To date, they have done little or nothing to offer a helping hand, let alone take a leadership role in bailing out the sector.

Sitting on an asset base of some $600 billion, despite their losses in the market, foundations have the wherewithal to make a significant difference.

Yet only a few of the large foundations are planning to disburse more money than they did last year.

The Council on Foundations, the largest foundation trade association, didn’t even have the courage or common sense to encourage its members to increase their payout in a recent letter sent to the membership about the dire fiscal state of their grantees.

The council and its members continue adamantly to oppose an increase in the minimum payout foundations are legally required to distribute every year, an amount that after almost 20 years remains at 5 percent of net investment returns.

An increase to at least 6 percent, all in grants, could add billions of dollars annually to the coffers of nonprofits.

Grassley has it right: Foundations and their donors, who receive substantial tax benefits, have an obligation to taxpayers and the public to take the lead in stabilizing nonprofit organizations and programs without waiting for a federal infusion of funds.

The latter will come as federal programs and projects are financed and expanded through the federal grantmaking process.

That loan fund promoted by Independent Sector, if really needed, could be financed by a consortium of the large foundations. Small at-risk nonprofits throughout the U.S. could be supported by passing them money through intermediary organizations.

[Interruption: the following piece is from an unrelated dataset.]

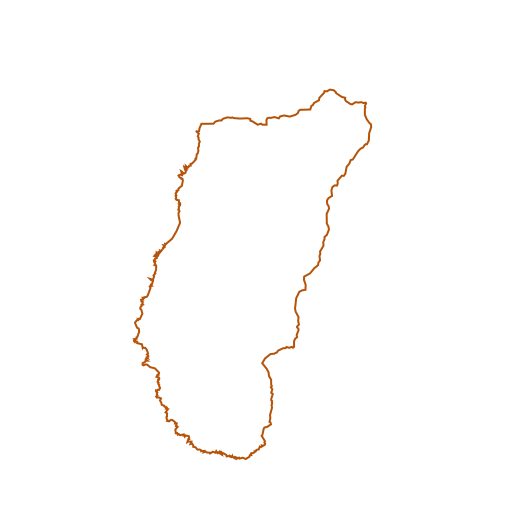 the district of Santo Andre, Porto Novo, Cabo Verde, rotated 309°
{"feature_id": "66160863B70751634637165", "entity_name": "Santo Andre", "entity_type": "district", "adm_level": 2, "iso_a3": "CPV", "parent_name": "Cabo Verde", "parent_adm1": "Porto Novo", "projection": "natural_earth1", "projection_center": [-25.312, 17.075], "detail": "fine", "context": "isolated", "style": "outline", "palette": "amber", "viewbox_px": 512, "rotation_deg": 309, "n_neighbors": 0, "source": "geoboundaries", "source_scale": "gbopen_adm2", "svg_char_len": 6051}
<svg xmlns="http://www.w3.org/2000/svg" viewBox="0 0 512 512"><g transform="rotate(309 256 256)"><path d="M444.2,244.7L442.6,243.4L441.8,241.0L439.9,239.3L438.1,236.5L434.3,235.3L433.5,233.6L433.0,228.3L434.0,226.2L435.1,225.7L433.6,222.6L433.0,215.8L433.6,214.9L433.7,212.0L431.8,208.7L428.6,207.5L427.3,205.5L425.8,206.2L418.7,205.7L416.7,206.9L411.4,204.8L409.2,205.2L407.4,204.6L404.0,206.0L397.4,198.3L395.5,197.8L393.7,198.6L390.6,197.9L385.6,194.5L382.8,189.3L379.7,186.9L377.3,187.1L375.6,182.9L372.5,180.5L371.6,179.0L370.0,178.1L368.2,178.6L364.7,181.6L362.0,178.2L362.0,176.6L359.1,174.7L358.4,168.5L357.6,166.5L358.9,165.3L357.7,162.7L352.6,156.9L349.1,151.8L348.8,150.4L347.8,149.8L345.7,146.5L341.7,143.9L339.5,143.9L338.4,142.2L334.8,139.8L332.0,139.7L324.4,130.4L319.7,131.7L317.2,133.2L316.1,132.7L315.3,130.6L315.1,134.6L312.4,135.4L311.9,136.9L310.6,137.8L309.5,140.3L307.2,141.0L305.5,142.6L303.7,142.8L301.4,145.1L298.7,146.2L297.8,145.9L294.0,148.3L293.5,147.7L292.5,148.5L287.6,148.1L286.5,147.2L285.1,148.4L284.2,147.3L282.4,147.7L281.7,146.9L281.8,145.5L280.8,146.9L280.4,144.7L279.6,146.3L279.5,145.0L278.3,146.6L278.3,147.9L276.2,148.8L274.8,148.2L274.7,147.1L273.6,147.4L274.9,145.4L274.8,144.5L273.5,146.5L272.1,147.2L271.9,146.2L269.8,145.1L269.0,147.2L269.6,148.9L269.0,149.5L269.6,150.4L268.6,151.7L263.9,154.2L259.6,153.3L258.6,154.2L256.8,153.9L256.8,152.4L256.2,154.2L254.1,154.1L252.9,156.0L252.1,155.7L251.0,157.5L249.9,157.6L249.6,158.9L250.8,161.0L249.2,162.4L249.3,163.9L248.2,164.7L247.6,163.8L247.1,165.0L245.9,164.8L244.9,165.9L243.3,166.4L243.6,166.8L242.6,168.4L240.8,168.6L238.9,170.2L234.0,176.1L225.3,178.6L216.8,179.9L208.7,178.5L208.3,177.7L207.6,178.5L206.6,178.6L206.1,177.5L205.5,179.4L204.3,179.1L204.3,177.7L204.0,179.1L200.0,179.1L199.9,178.6L199.7,179.0L198.5,178.1L198.4,179.1L197.1,179.2L197.1,178.4L196.7,178.7L196.4,178.0L195.5,178.8L195.9,176.7L195.3,177.1L194.9,178.7L193.8,177.1L193.2,177.5L192.6,177.0L192.5,177.3L194.0,178.1L193.6,178.7L192.3,178.0L193.0,179.6L191.8,180.2L190.2,179.3L189.0,179.4L188.6,180.5L188.0,179.7L187.6,180.1L188.2,181.2L187.0,181.4L186.1,183.2L185.1,182.9L185.5,184.7L182.3,187.1L179.2,188.0L179.1,188.7L176.4,188.6L176.2,189.5L172.7,190.9L171.5,188.0L171.3,189.6L171.9,191.6L168.3,193.0L167.8,192.3L166.0,192.8L166.2,193.2L165.4,192.7L164.8,194.1L157.2,196.7L155.5,196.8L153.6,195.1L153.0,195.5L152.2,194.2L151.0,195.7L149.6,194.3L148.5,195.7L149.0,196.9L147.5,197.9L147.0,197.0L147.0,198.6L145.7,197.8L145.1,198.5L143.2,198.5L142.1,199.3L142.0,200.8L139.7,204.0L134.1,205.4L133.4,204.5L133.4,204.9L131.8,204.8L131.2,203.8L128.0,203.9L125.4,208.7L125.8,210.5L123.9,212.7L118.5,214.7L117.6,214.3L116.5,215.3L114.7,213.6L114.4,214.9L112.6,214.2L113.2,214.8L112.9,216.1L113.9,216.0L114.5,217.1L114.5,217.9L113.5,218.5L115.6,222.9L113.4,225.6L114.0,225.5L113.9,226.5L114.9,227.6L114.5,229.8L112.9,232.6L112.2,233.4L110.8,233.2L110.8,234.9L110.0,235.6L108.5,234.8L108.2,236.2L107.8,235.4L106.3,235.2L105.8,235.9L106.1,237.3L105.0,236.1L104.0,236.4L101.3,235.3L100.0,236.5L100.3,237.5L101.9,238.1L103.1,239.7L103.0,243.7L105.1,248.2L104.3,254.1L102.3,255.1L101.8,254.2L99.5,254.7L100.5,256.7L100.1,257.8L99.2,258.3L98.1,257.0L98.4,258.3L96.3,258.7L96.2,260.1L95.1,260.4L94.8,262.1L93.8,262.7L93.1,264.5L91.0,264.9L90.4,263.9L89.2,264.0L88.7,262.9L87.9,263.5L87.6,265.4L86.3,265.7L85.6,267.2L84.0,266.8L83.6,268.2L85.0,269.6L85.5,271.8L83.3,272.3L82.6,274.4L81.0,276.4L81.8,278.5L81.3,279.8L82.0,280.6L82.1,282.0L80.7,282.1L81.6,284.0L77.6,284.1L77.8,285.9L75.2,287.9L74.3,287.8L72.7,289.9L72.7,291.2L72.1,291.1L72.8,292.5L75.1,293.0L75.9,294.2L75.9,298.2L74.9,298.5L75.9,299.8L73.5,300.8L73.9,301.7L73.1,302.2L73.4,302.6L70.4,302.5L67.8,305.2L68.8,306.2L67.9,307.6L69.1,308.2L68.9,309.7L71.8,312.0L70.8,312.7L71.9,313.7L71.1,314.4L72.4,314.6L73.7,317.2L71.8,319.3L71.2,318.6L68.2,319.8L69.4,320.3L71.1,322.6L68.6,323.4L70.0,324.4L69.4,326.4L68.2,327.3L69.3,329.3L68.7,332.3L70.2,334.1L70.5,336.2L69.9,336.4L71.9,338.4L70.6,338.9L72.3,339.9L72.4,341.6L74.1,343.9L73.7,344.6L76.8,345.7L77.6,348.2L78.6,348.0L78.6,348.9L79.2,348.5L78.7,350.3L80.6,350.7L79.7,351.3L80.1,353.7L80.9,351.6L81.9,352.2L81.7,353.7L80.7,354.5L82.3,355.0L82.7,358.3L81.8,359.3L83.4,360.7L83.9,362.5L84.4,362.0L84.6,363.5L85.6,363.4L85.1,364.0L85.4,366.5L86.4,365.9L87.2,367.8L86.2,368.5L88.6,369.7L88.2,370.7L90.9,372.6L91.8,375.8L95.8,377.2L97.2,376.6L98.2,377.6L98.6,376.7L99.8,376.4L101.0,377.8L102.9,378.4L103.4,377.8L104.2,378.7L105.6,378.4L107.4,379.8L110.3,378.9L110.6,380.1L112.0,380.6L112.5,379.8L113.2,381.1L115.0,381.6L115.9,381.2L116.3,379.9L117.7,379.5L119.8,373.6L120.7,373.7L126.8,370.6L128.2,370.6L130.2,372.2L134.6,373.6L135.8,371.9L135.6,370.9L138.9,369.3L141.2,367.0L148.2,363.9L150.1,361.8L151.6,361.4L152.2,360.4L153.4,359.8L153.5,358.6L154.3,357.9L159.3,355.9L159.3,353.9L162.7,352.6L163.4,350.1L164.8,350.2L165.6,348.7L169.4,345.6L170.9,341.6L173.5,339.0L175.1,335.2L176.6,328.3L182.1,327.5L188.9,329.0L191.4,331.5L194.1,332.9L196.3,332.7L201.2,335.0L203.1,337.0L204.5,337.0L205.5,339.5L208.0,341.1L208.0,342.5L209.4,342.7L213.6,339.3L216.1,338.5L218.8,339.0L220.2,337.3L225.0,335.8L226.2,334.7L226.4,332.8L227.0,332.3L229.7,332.5L232.2,329.5L235.3,327.5L237.6,322.0L239.6,319.5L248.5,313.8L255.4,312.2L258.4,313.5L260.9,315.7L264.9,312.7L267.7,308.2L270.3,306.4L276.4,308.9L283.3,309.0L287.9,310.0L290.3,308.6L292.9,308.5L296.0,305.3L298.0,304.7L299.9,302.9L306.4,302.0L309.0,299.6L312.3,298.6L313.9,297.3L317.0,297.8L322.3,296.1L324.4,293.9L325.8,290.6L333.2,284.4L338.7,283.0L340.5,281.0L341.2,278.6L343.9,276.2L346.5,275.9L350.6,277.3L354.3,273.4L357.6,272.0L360.4,272.7L361.7,274.6L363.6,274.0L365.8,272.0L372.5,272.2L373.5,273.8L376.0,273.7L382.3,270.3L386.5,270.4L390.2,269.2L391.9,270.5L401.5,269.4L405.0,269.7L407.8,270.9L410.7,270.6L412.0,270.9L412.6,271.9L416.8,271.0L422.6,266.7L428.9,264.3L430.8,262.2L430.7,260.7L431.9,256.1L434.2,251.8L439.1,247.8L440.2,247.6L440.9,246.3L443.9,245.5L444.2,244.7Z" fill="none" stroke="#b45309" stroke-width="2"/></g></svg>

All foundations should feel a responsibility to raise their payout in these tough times.

Now is not the time for them to worry about the perpetuity of their assets. It is a time for less conservative approaches, speedier grantmaking and less bureaucracy.

There was little or no mention during the Obama transition of the role philanthropy should play in easing our financial crisis and meeting the priorities of the new administration.

President Obama and his aides now need to push the foundation community to do a lot more than it has done.

Grassley deserves our kudos for stressing the foundations’ responsibility in these hard times.

Pablo Eisenberg is a senior fellow at Georgetown’s Public Policy Institute and a founder of the National Committee for Responsive Philanthropy.